*** Dataset excerpts Section Begins ***
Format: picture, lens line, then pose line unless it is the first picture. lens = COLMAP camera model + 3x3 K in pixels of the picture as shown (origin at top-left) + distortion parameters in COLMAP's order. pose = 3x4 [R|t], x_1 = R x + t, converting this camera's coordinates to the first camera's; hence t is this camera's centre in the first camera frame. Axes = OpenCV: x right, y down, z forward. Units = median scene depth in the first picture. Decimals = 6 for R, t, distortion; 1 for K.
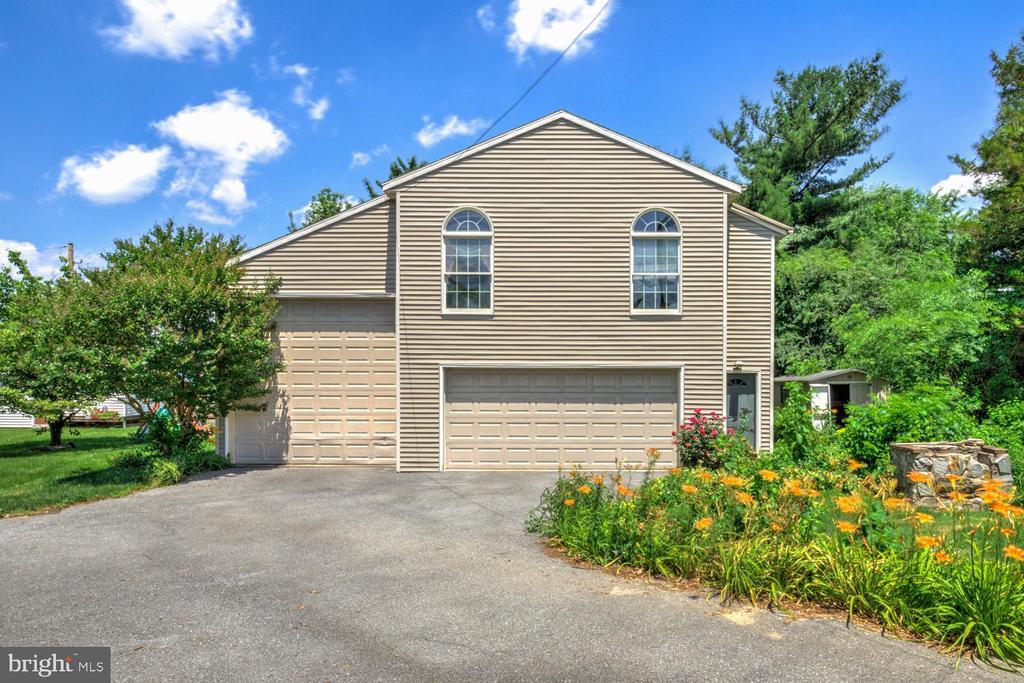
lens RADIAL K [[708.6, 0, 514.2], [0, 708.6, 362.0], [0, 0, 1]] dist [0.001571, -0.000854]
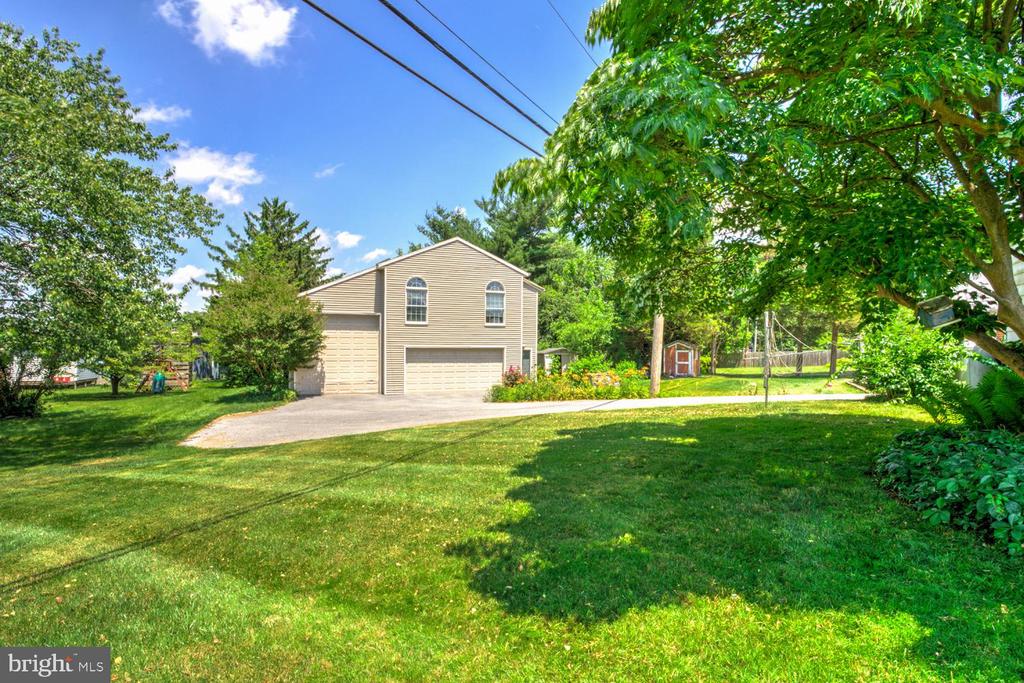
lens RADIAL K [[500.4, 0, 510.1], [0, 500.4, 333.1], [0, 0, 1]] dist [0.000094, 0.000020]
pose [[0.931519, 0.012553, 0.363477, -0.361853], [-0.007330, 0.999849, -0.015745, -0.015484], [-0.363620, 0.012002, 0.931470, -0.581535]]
*** Dataset excerpts Section Ends ***
*** Dataset excerpts Section Begins ***
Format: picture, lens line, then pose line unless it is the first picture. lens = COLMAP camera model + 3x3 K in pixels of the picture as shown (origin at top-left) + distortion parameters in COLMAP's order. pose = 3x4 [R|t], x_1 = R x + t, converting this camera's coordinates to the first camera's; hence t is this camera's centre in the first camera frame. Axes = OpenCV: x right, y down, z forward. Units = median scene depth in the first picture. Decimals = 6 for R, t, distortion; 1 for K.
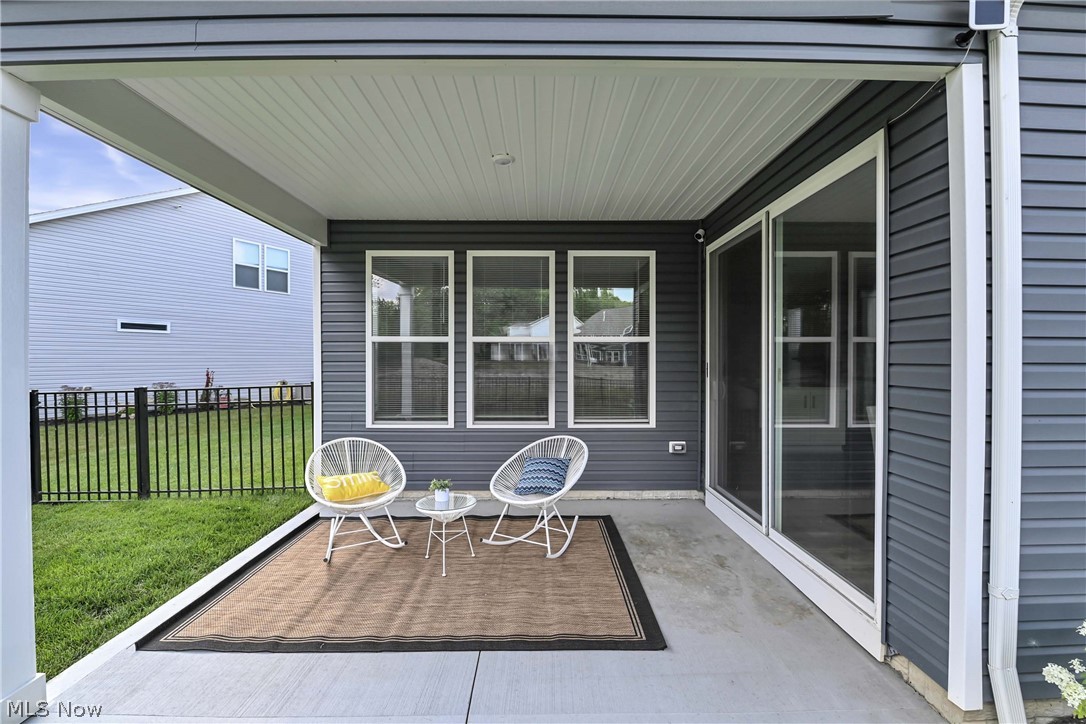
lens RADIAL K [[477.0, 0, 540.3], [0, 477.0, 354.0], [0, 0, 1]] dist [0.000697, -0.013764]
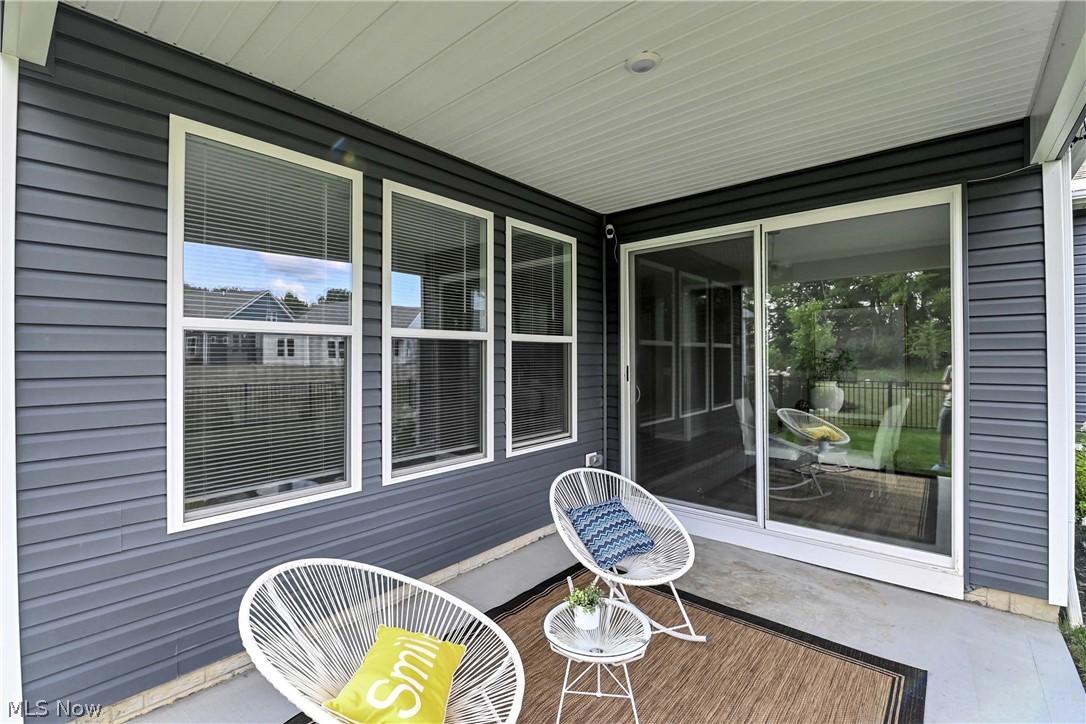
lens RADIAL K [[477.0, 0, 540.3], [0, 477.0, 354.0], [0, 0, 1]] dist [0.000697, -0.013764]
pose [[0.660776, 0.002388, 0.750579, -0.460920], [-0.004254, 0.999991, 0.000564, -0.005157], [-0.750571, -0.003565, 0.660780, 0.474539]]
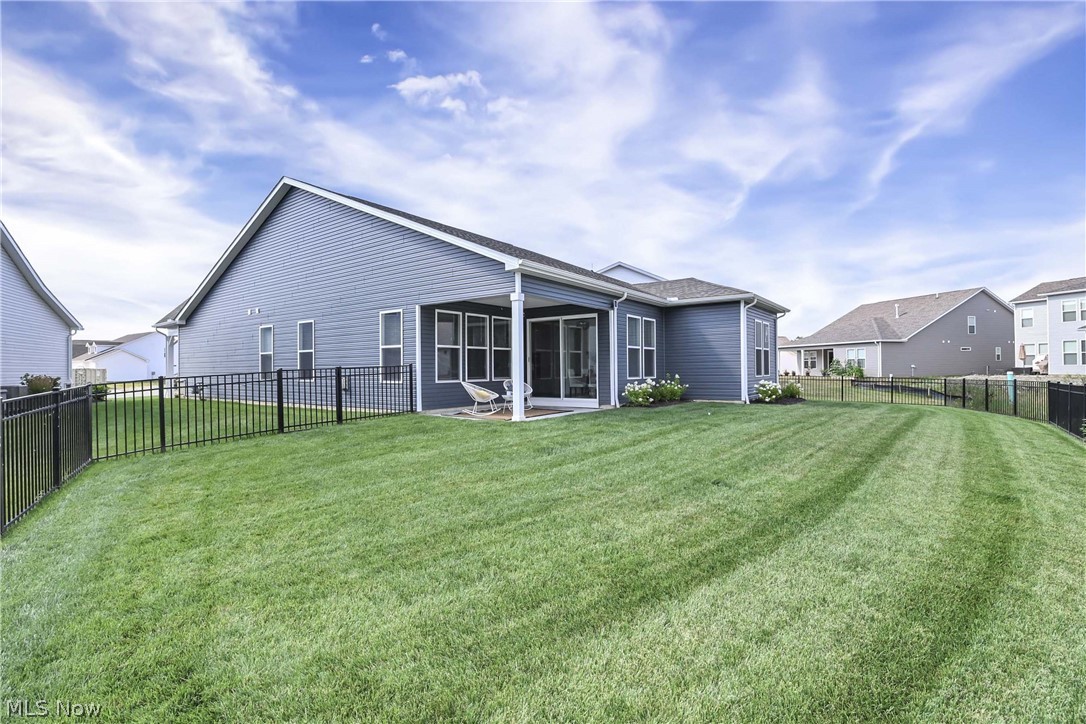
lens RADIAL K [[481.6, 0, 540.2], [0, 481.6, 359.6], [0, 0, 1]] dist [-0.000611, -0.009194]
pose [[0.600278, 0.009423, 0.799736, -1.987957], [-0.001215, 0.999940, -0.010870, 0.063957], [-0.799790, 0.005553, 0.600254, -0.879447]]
*** Dataset excerpts Section Ends ***
*** Dataset excerpts Section Begins ***
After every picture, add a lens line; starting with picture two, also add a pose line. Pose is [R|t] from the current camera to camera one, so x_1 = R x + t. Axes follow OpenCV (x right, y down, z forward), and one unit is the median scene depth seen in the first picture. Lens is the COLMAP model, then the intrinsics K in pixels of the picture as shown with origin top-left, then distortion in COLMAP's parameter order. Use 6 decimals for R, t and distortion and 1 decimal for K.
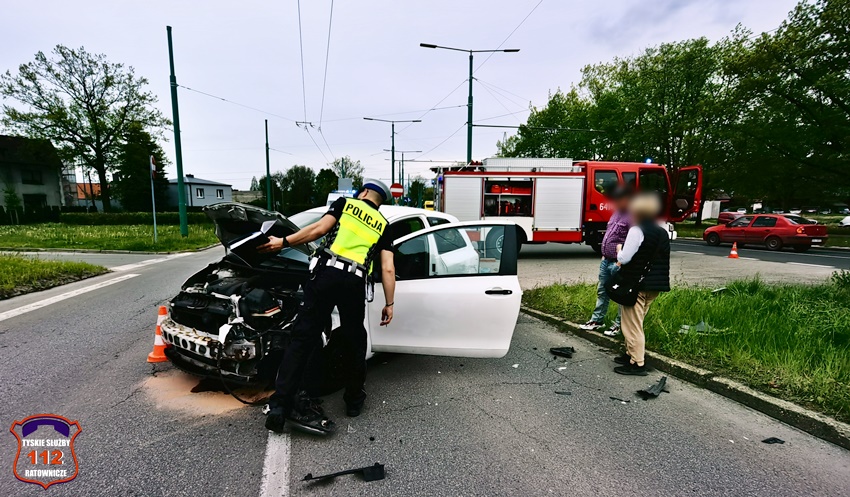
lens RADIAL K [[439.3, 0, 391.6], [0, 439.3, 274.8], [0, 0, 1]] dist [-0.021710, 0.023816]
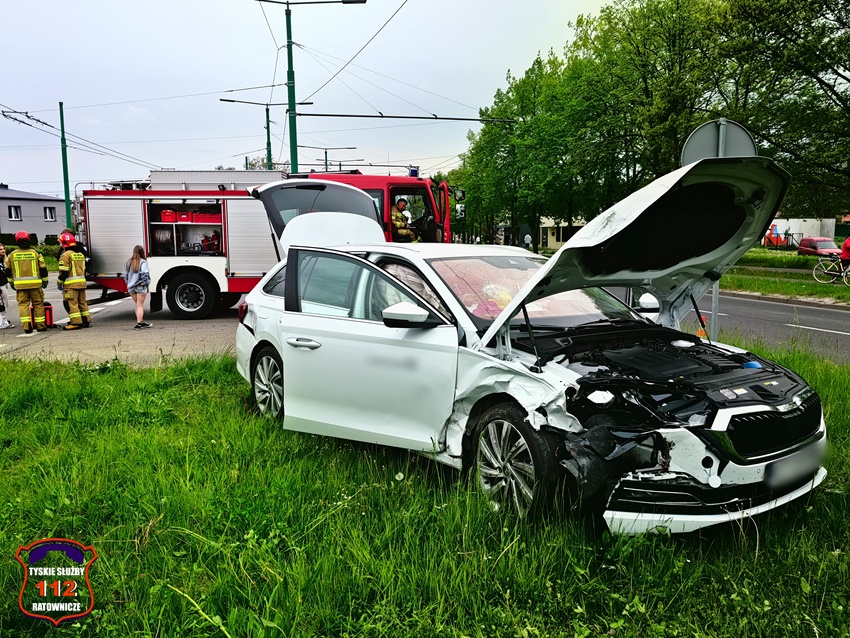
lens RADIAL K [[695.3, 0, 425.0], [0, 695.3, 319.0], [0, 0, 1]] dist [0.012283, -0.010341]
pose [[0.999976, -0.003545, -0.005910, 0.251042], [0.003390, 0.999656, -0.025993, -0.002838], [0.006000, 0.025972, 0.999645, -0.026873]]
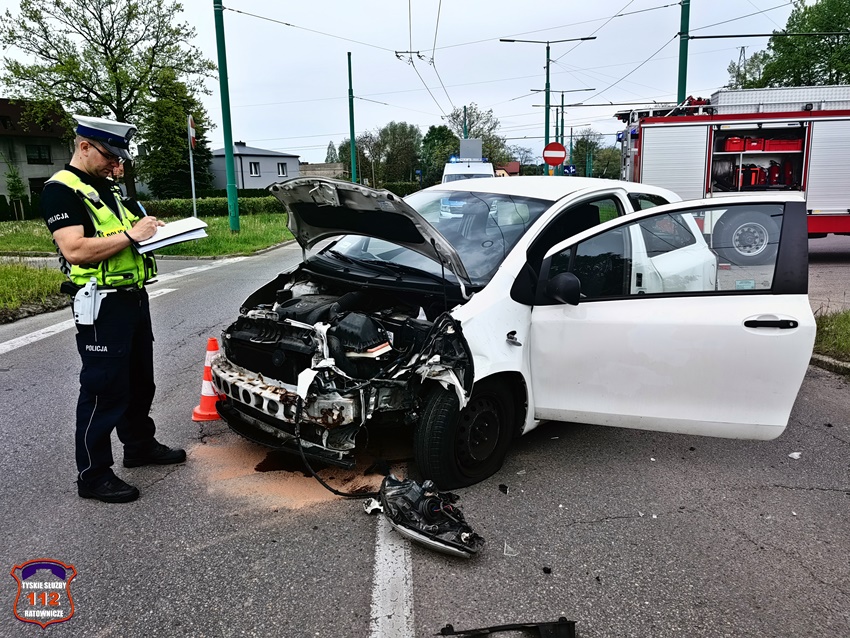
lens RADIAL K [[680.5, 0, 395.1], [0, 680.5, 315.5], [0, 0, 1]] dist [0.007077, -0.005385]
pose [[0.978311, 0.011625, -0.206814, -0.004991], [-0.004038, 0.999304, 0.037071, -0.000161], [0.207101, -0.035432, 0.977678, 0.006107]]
*** Dataset excerpts Section Ends ***
Required work |
Output the lines of the records exactly as they appear, from the line containing "After every picture, add" through the line containing "-0.035432, 0.977678, 0.006107]]", including both of those lines, and leave the pictures out of your answer.

Solution to the problem |
After every picture, add a lens line; starting with picture two, also add a pose line. Pose is [R|t] from the current camera to camera one, so x_1 = R x + t. Axes follow OpenCV (x right, y down, z forward), and one unit is the median scene depth seen in the first picture. Lens is the COLMAP model, then the intrinsics K in pixels of the picture as shown with origin top-left, then distortion in COLMAP's parameter order. Use 6 decimals for R, t and distortion and 1 decimal for K.
lens RADIAL K [[439.3, 0, 391.6], [0, 439.3, 274.8], [0, 0, 1]] dist [-0.021710, 0.023816]
lens RADIAL K [[695.3, 0, 425.0], [0, 695.3, 319.0], [0, 0, 1]] dist [0.012283, -0.010341]
pose [[0.999976, -0.003545, -0.005910, 0.251042], [0.003390, 0.999656, -0.025993, -0.002838], [0.006000, 0.025972, 0.999645, -0.026873]]
lens RADIAL K [[680.5, 0, 395.1], [0, 680.5, 315.5], [0, 0, 1]] dist [0.007077, -0.005385]
pose [[0.978311, 0.011625, -0.206814, -0.004991], [-0.004038, 0.999304, 0.037071, -0.000161], [0.207101, -0.035432, 0.977678, 0.006107]]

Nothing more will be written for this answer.